Business Today: the best news, analysis and comment from The Irish Times business desk

Stay up to date with all our business news: sign up to our Business Today daily email news digest.

Michael McGrath, the Minister for Finance, wants a formal response from the Central Bank to a letter his officials wrote to the regulator asking whether it needs more legal powers to help tens of thousands of mortgage holders who are trapped paying high interest rates to overseas funds. Mark Paul reports.

RTÉ's bid to axe retirement fund expenses could cost its pensioners €40 million, former staff have warned the national broadcaster. The State company plans to appeal a Government refusal to allow it change the pension scheme’s rules so it is no longer obliged to pay €500,000 in yearly administrative costs. Barry O’Halloran has the details.

Dublin has made a list of the top 25 cities in the world that attract and foster female high-potential entrepreneurs, scoring highly in the tech sector and gender equality. But problems remain with access to capital, a new survey has found. Ciara O’Brien reports.


Dubliner Noel Greenhalgh has had a few different jobs. From Shamrock Rovers defender to fruit wholesaler to Melbourne Cup-winning horse owner, it’s fair to say Greenhalgh has diversified his CV since emigrating to Australia in 1987, writes Brianna Parkins in Wild Geese.

In Agenda Ciara O’Brien examines the current travails gripping the tech sector, a major employer in this country.

Ireland is a leader in deploying available renewable technologies such as battery storage and grid flexibility enhancement systems, but has to apply focus and urgency to maintain that position, according to Paul McCusker of energy storage firm Fluence, writes Kevin O’Sullivan.

There are some hopeful signs that the row between the UK and the EU on the Northern Ireland Protocol may be resolved later this spring. While the Protocol has some negative consequences for the Northern Ireland economy, it also has some upsides, write John FitzGerald in his weekly column.

Elite performance and leadership coach Floyd Woodrow believes adults can learn a lot from children. Children have fantastic dreams and big ideas about what they want to be when they grow up, he says, but our over-academically oriented education system often knocks the stuffing out of both. Olive Keogh reports.
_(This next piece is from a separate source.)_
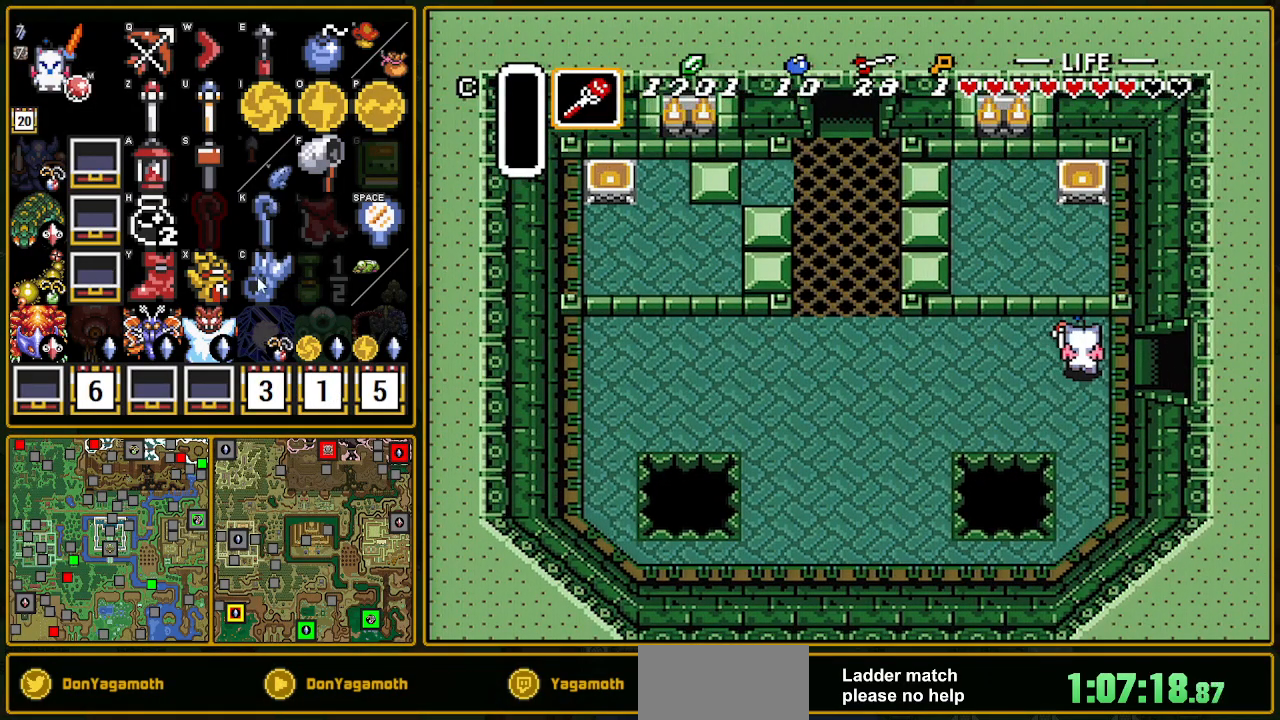
{"buttons": ["DPAD_RIGHT"], "events": []}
Currently the office vacancy rates stands at 13 per cent, up from 6 per cent in 2016. “That’s a little bit more elevated than we’d like it to be,” says John Moran, CEO of JLL. “We like to see a market with a vacancy rate of about 10 per cent. That’s generally where you have a reasonable balance between landlord and occupier.” Moran tells Inside Business host, Ciarán Hancock, approximately one million square feet of office space in Dublin would be regarded as difficult to let because it’s considered Grade B or lower. (Grade A is brand new, high spec and built to the highest sustainability standards.) “I think you’re going to see Grade B space struggling; inferior space, space that can’t really be converted to better quality or it’s in an inferior location. People who have lots of older office stock will have a lot of work on their hands.”